Dimension 5: Buyer Stage Scoring

Successful B2B marketing departments have a seamless process to transfer sales-ready leads from the marketing department to the sales organization. MQLs are now SQLs. It’s necessary to define these clearly with a service level agreement. The lead score can provide a solid criterion for this action.

  • Marketing-qualified leads (MQLs) — These are leads with a low lead and account score because they are in an early phase of the buying process. This pool of leads lends itself to lead-nurturing initiatives. It’s the marketer’s primary responsibility to further develop these leads. When the lead or account score reaches a certain point, the leads are taken over by sales.
  • Sales-qualified leads (SQLs) — When there is an actual need, the position is relevant and the lead fulfills the necessary criteria, it becomes a sales-qualified lead. This is the moment the lead is passed to the sales department.

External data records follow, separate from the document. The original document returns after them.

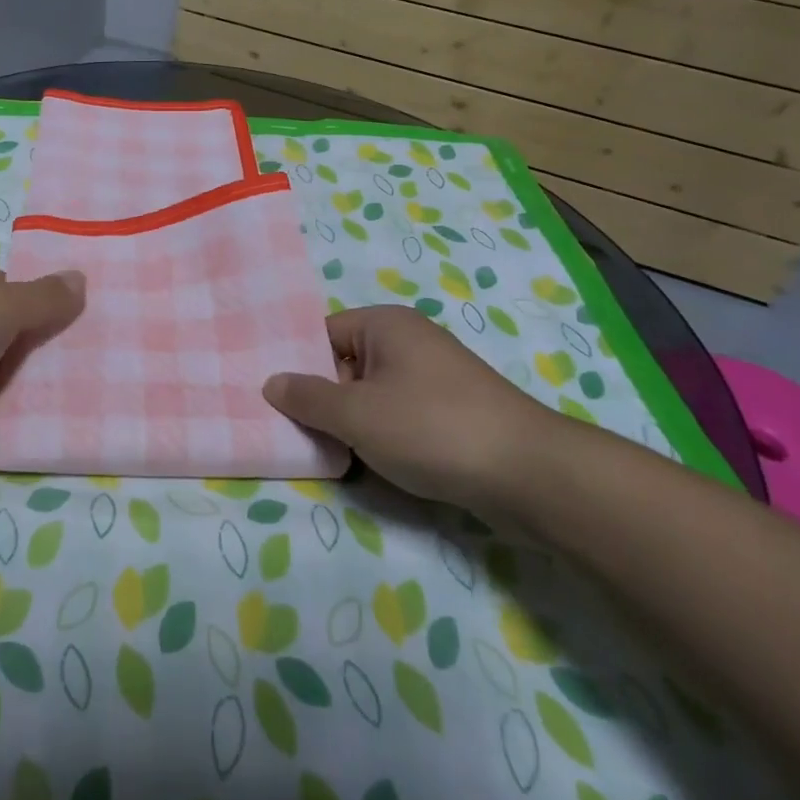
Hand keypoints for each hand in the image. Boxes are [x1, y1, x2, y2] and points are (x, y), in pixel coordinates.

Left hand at [0, 253, 84, 461]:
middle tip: (86, 358)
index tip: (76, 320)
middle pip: (4, 329)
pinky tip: (47, 418)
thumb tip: (81, 279)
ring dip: (27, 382)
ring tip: (78, 390)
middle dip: (38, 345)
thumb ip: (45, 298)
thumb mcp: (4, 304)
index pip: (6, 286)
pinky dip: (9, 413)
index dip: (38, 301)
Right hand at [263, 305, 553, 510]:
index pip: (321, 333)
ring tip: (320, 449)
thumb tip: (271, 383)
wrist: (528, 474)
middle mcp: (408, 341)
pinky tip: (363, 462)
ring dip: (348, 422)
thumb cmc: (431, 428)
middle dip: (320, 397)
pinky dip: (378, 435)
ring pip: (370, 394)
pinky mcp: (449, 412)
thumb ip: (307, 398)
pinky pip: (396, 415)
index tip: (271, 396)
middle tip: (289, 428)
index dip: (295, 363)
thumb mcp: (356, 414)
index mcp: (384, 325)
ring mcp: (432, 377)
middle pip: (344, 364)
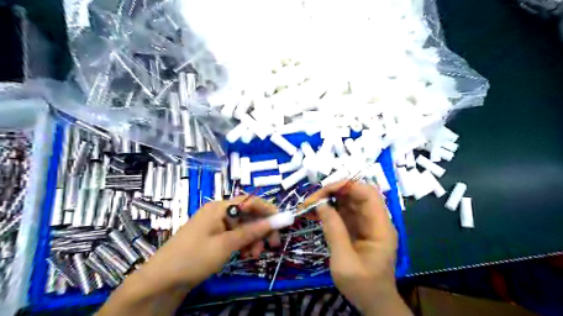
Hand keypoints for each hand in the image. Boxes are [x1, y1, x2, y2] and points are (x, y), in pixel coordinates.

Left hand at [138, 196, 278, 289]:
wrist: (162, 280)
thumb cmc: (194, 257)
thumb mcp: (226, 244)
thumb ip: (252, 231)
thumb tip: (276, 220)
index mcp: (219, 207)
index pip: (250, 201)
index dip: (268, 210)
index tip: (282, 222)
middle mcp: (219, 212)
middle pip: (247, 215)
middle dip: (261, 228)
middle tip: (273, 244)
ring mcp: (216, 225)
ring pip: (242, 227)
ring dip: (253, 239)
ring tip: (255, 254)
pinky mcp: (214, 237)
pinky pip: (234, 236)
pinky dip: (243, 244)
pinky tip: (246, 254)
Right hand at [304, 180, 409, 312]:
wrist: (373, 303)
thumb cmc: (362, 286)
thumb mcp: (345, 261)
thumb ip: (334, 231)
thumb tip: (321, 205)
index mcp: (380, 227)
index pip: (368, 194)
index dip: (348, 186)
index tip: (325, 190)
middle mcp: (374, 221)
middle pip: (356, 195)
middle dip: (333, 192)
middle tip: (312, 199)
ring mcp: (365, 224)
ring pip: (347, 202)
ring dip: (328, 200)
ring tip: (308, 206)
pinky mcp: (356, 229)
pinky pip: (342, 213)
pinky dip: (328, 211)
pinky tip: (314, 214)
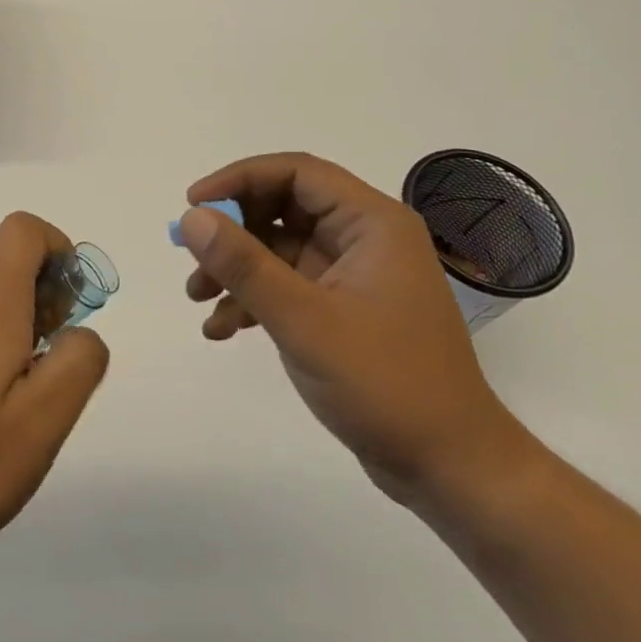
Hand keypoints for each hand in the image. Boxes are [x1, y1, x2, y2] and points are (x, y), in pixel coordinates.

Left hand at [0, 212, 109, 563]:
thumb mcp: (44, 418)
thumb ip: (79, 361)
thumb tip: (81, 333)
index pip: (24, 230)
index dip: (59, 251)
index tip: (73, 306)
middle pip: (7, 258)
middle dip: (46, 290)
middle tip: (55, 354)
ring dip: (19, 317)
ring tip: (25, 386)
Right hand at [178, 154, 532, 506]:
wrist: (449, 469)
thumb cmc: (386, 384)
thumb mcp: (304, 321)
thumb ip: (244, 265)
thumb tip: (191, 218)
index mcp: (372, 223)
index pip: (296, 172)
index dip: (238, 179)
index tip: (193, 205)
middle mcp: (364, 238)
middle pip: (281, 207)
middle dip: (231, 230)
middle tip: (191, 257)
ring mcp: (353, 274)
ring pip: (278, 246)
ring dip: (235, 267)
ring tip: (197, 298)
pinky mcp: (343, 308)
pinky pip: (286, 284)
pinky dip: (252, 298)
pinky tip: (221, 328)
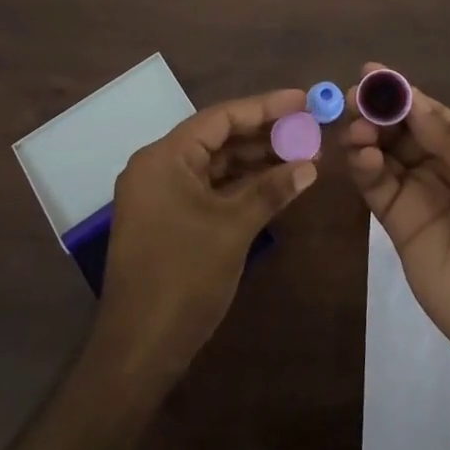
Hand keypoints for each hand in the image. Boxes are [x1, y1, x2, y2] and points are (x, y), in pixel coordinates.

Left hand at [91, 89, 318, 394]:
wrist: (139, 349)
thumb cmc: (184, 277)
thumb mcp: (233, 228)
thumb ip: (271, 189)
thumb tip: (310, 165)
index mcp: (164, 158)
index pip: (220, 118)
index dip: (265, 107)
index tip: (302, 100)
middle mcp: (158, 167)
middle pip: (218, 138)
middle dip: (264, 133)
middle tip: (308, 127)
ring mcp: (160, 195)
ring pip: (215, 164)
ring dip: (255, 160)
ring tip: (301, 152)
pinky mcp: (168, 219)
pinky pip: (208, 188)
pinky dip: (240, 185)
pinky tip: (276, 183)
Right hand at [344, 63, 449, 374]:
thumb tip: (414, 102)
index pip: (431, 115)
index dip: (403, 94)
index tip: (373, 73)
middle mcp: (442, 171)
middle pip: (402, 132)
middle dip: (378, 111)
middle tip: (354, 96)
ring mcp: (419, 199)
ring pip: (384, 156)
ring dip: (366, 135)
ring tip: (356, 127)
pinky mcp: (399, 227)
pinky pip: (377, 189)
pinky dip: (364, 168)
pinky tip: (362, 155)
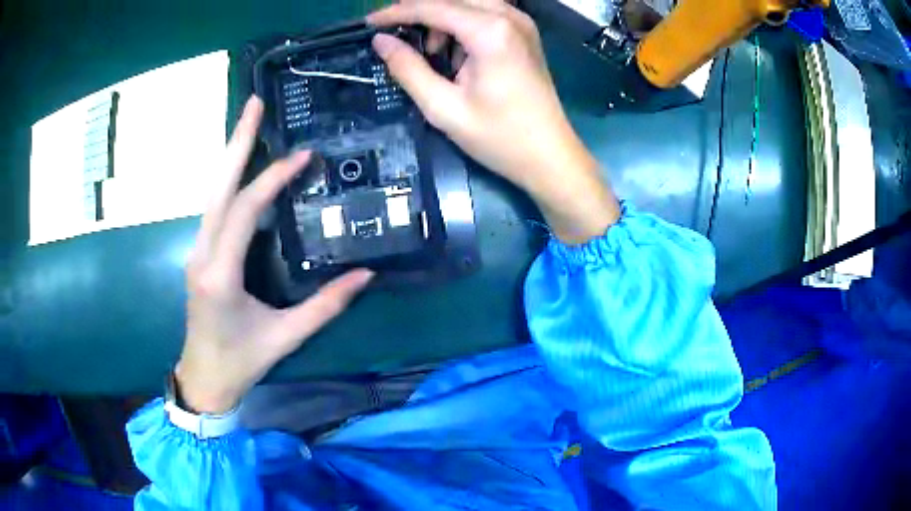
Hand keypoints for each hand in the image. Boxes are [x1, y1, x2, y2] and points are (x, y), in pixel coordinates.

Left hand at [176, 97, 373, 413]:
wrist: (203, 378)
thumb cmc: (241, 362)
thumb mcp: (285, 337)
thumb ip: (325, 305)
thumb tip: (365, 276)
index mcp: (220, 274)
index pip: (245, 210)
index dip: (273, 178)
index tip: (303, 156)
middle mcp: (201, 253)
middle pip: (217, 186)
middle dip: (236, 141)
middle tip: (253, 103)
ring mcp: (196, 251)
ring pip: (211, 193)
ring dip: (230, 156)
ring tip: (249, 123)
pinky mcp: (199, 254)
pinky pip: (214, 208)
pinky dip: (228, 180)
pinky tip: (242, 166)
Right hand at [368, 0, 619, 243]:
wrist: (550, 156)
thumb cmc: (500, 137)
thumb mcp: (444, 107)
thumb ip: (408, 69)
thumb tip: (381, 42)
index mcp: (490, 31)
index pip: (432, 7)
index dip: (396, 12)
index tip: (369, 23)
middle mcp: (508, 16)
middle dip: (418, 10)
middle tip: (395, 33)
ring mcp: (520, 22)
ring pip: (468, 2)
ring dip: (441, 18)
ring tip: (432, 53)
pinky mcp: (524, 33)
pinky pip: (484, 13)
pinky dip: (461, 25)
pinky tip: (457, 54)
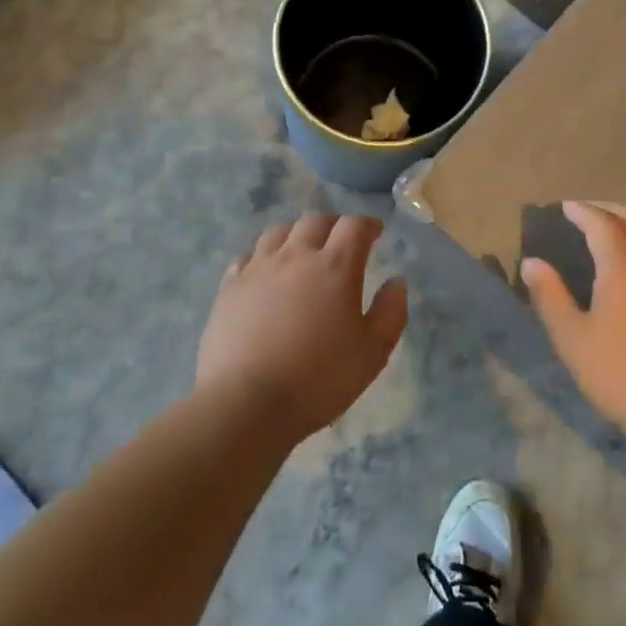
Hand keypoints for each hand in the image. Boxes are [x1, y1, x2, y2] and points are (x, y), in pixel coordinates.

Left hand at [198, 214, 407, 442]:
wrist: (246, 404)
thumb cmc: (318, 380)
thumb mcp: (372, 353)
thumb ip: (390, 313)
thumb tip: (396, 282)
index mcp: (335, 267)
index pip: (354, 227)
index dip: (367, 224)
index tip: (375, 231)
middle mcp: (295, 256)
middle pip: (315, 221)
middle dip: (333, 224)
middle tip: (341, 238)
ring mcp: (257, 269)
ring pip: (278, 231)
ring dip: (297, 232)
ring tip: (303, 247)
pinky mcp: (229, 287)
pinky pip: (248, 256)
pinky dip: (263, 254)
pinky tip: (265, 269)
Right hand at [521, 201, 625, 443]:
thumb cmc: (620, 375)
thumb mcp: (572, 339)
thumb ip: (550, 295)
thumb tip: (532, 262)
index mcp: (625, 266)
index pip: (602, 223)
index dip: (582, 211)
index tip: (565, 208)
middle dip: (609, 208)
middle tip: (587, 212)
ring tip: (619, 227)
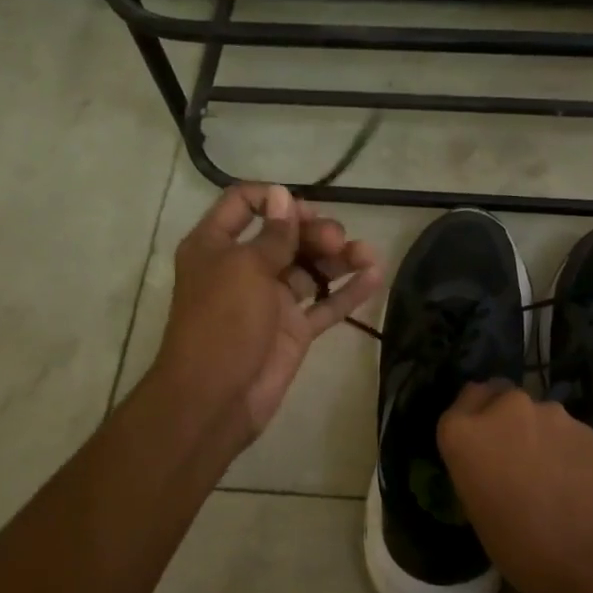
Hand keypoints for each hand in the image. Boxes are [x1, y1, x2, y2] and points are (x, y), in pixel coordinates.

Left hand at [149, 183, 382, 451]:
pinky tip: (376, 276)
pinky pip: (325, 304)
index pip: (243, 204)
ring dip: (340, 258)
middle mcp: (244, 268)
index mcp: (217, 246)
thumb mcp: (245, 269)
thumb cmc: (222, 323)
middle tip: (336, 240)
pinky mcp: (294, 329)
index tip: (302, 208)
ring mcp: (272, 300)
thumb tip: (282, 194)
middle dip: (314, 232)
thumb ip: (273, 234)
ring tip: (368, 254)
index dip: (273, 199)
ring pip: (310, 269)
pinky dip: (348, 291)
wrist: (216, 398)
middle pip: (286, 236)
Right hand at [436, 380, 592, 592]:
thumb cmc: (518, 544)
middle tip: (512, 454)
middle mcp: (503, 408)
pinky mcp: (583, 424)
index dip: (472, 421)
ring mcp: (547, 412)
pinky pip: (564, 429)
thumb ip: (477, 466)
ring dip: (536, 431)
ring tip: (548, 470)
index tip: (479, 445)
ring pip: (535, 412)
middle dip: (503, 417)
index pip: (462, 402)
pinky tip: (573, 476)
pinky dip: (564, 444)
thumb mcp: (475, 507)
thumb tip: (492, 461)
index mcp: (463, 431)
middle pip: (498, 395)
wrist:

The reconciliation between marketing and sales is crucial for a good conversion. But lead scoring can also be explicitly linked to other phases in the buyer journey. For this, your content must also be related (tagged) to the different phases in the purchase process. For example, when we go into a buyer journey model with simple “discovery,” “consideration” and “decision” stages, the content must also be scored in that way. Here’s an example of a simplified behavioral scoring model:

Behavior Score Buyer Stage
Reads a relevant blog 5 points Discovery phase
Opens an email 10 points Discovery phase
Downloads a white paper or e-book 20 points Consideration phase
Joins a webinar 25 points Consideration phase
Checks pricing information 35 points Decision phase

Because content is tagged per buyer stage, the lead in the buyer’s journey can be derived from the lead score. Journey stage scoring is progressive, so if a profile scores high on the “consideration” phase but higher on “discovery,” you can assume that “consideration” phase has actually begun since this phase is closer to the moment of purchase. An interesting article and video about this methodology can be found on this ETUMOS blog.

Determine the DNA of Your Leads

Finally, it would, of course, be ideal to develop a lead DNA in which all scoring information is displayed visually. Taking into account the lead score and lead grade dimensions, matched to “proposition” and “buyer internship,” a the DNA of an this lead could look like this:

Leadscore DNA

The lead in the “DNA” visual above is theoretically in the market for CRM software and may eventually be interested in call center solutions. For call center solutions, the “grade” profile has an even better match. Finally, the profile has shown some interest in an ERP system but it is not significant enough to act upon.

Getting Started with Lead Scoring

A DNA profile based on all lead scoring dimensions would be ideal for every marketer, and this ideal gets closer as tools mature. To get started with lead scoring, however, get the basics right first. Current best practice shows us that marketing automation systems in the field of lead tracking functionality still differ widely. But within a well-oiled marketing machine, clear insights into the DNA of your leads should be top priority.